DIRECTIONS FOR THIS TASK
Copy every line of text in the records below word for word, leaving out the pictures.
━━ THE DATA ━━
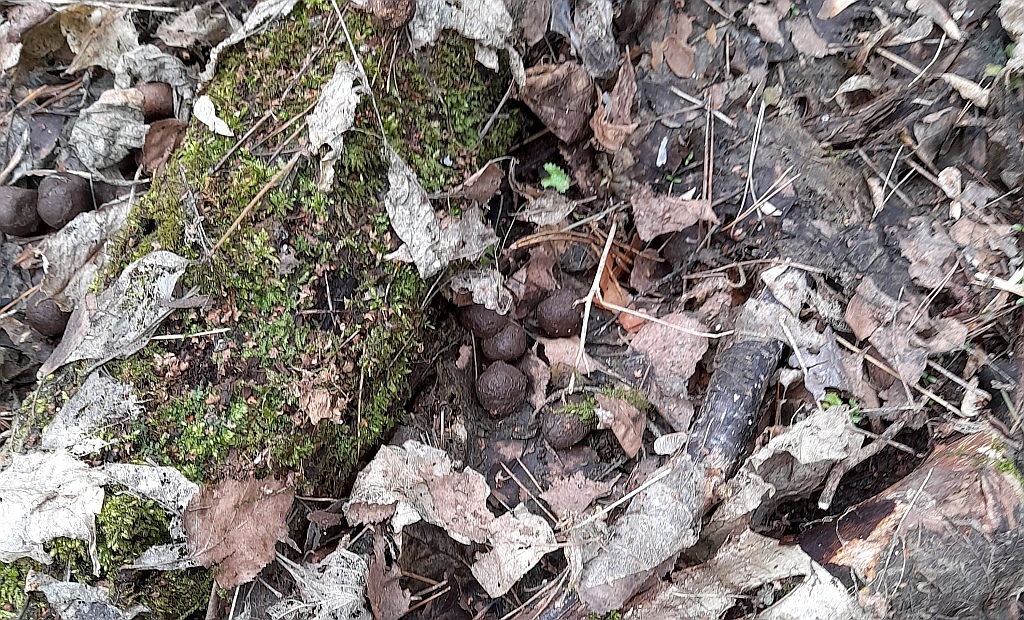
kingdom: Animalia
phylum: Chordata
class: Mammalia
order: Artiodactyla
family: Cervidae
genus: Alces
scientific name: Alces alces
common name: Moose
━━━
EXERCISE SOLUTION
kingdom: Animalia
phylum: Chordata
class: Mammalia
order: Artiodactyla
family: Cervidae
genus: Alces
scientific name: Alces alces
common name: Moose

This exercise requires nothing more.